__What is being asked__
Please output the data lines as a JSON list of strings, one string per line and no blank lines, starting at the line containing "## Remove a Directory" and ending after the line containing "Apart from being".

[Entries drawn from a collection]
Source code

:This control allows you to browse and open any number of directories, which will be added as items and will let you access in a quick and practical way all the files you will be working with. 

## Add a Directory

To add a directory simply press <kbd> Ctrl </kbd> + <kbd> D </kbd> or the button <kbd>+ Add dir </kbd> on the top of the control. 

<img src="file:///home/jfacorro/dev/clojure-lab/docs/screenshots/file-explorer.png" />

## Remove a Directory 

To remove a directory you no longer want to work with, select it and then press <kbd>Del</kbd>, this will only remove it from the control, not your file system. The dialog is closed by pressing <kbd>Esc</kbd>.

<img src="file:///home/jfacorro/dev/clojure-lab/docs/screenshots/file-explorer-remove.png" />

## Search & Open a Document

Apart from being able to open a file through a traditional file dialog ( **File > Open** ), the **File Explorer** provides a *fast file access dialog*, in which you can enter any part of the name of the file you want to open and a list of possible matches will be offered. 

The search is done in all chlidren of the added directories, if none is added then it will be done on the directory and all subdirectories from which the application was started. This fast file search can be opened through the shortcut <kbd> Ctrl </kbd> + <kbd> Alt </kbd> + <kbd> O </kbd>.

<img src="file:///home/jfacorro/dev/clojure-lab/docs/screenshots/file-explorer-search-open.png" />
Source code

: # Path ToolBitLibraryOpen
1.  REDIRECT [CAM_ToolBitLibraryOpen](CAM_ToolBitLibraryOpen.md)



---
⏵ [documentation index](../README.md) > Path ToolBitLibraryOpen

__Answer below__
[
  "## Remove a Directory ",
  "To remove a directory you no longer want to work with, select it and then press <kbd>Del</kbd>, this will only remove it from the control, not your file system. The dialog is closed by pressing <kbd>Esc</kbd>.",
  "<img src=\"file:///home/jfacorro/dev/clojure-lab/docs/screenshots/file-explorer-remove.png\" />",
  "## Search & Open a Document",
  "Apart from being able to open a file through a traditional file dialog ( **File > Open** ), the **File Explorer** provides a *fast file access dialog*, in which you can enter any part of the name of the file you want to open and a list of possible matches will be offered. "
]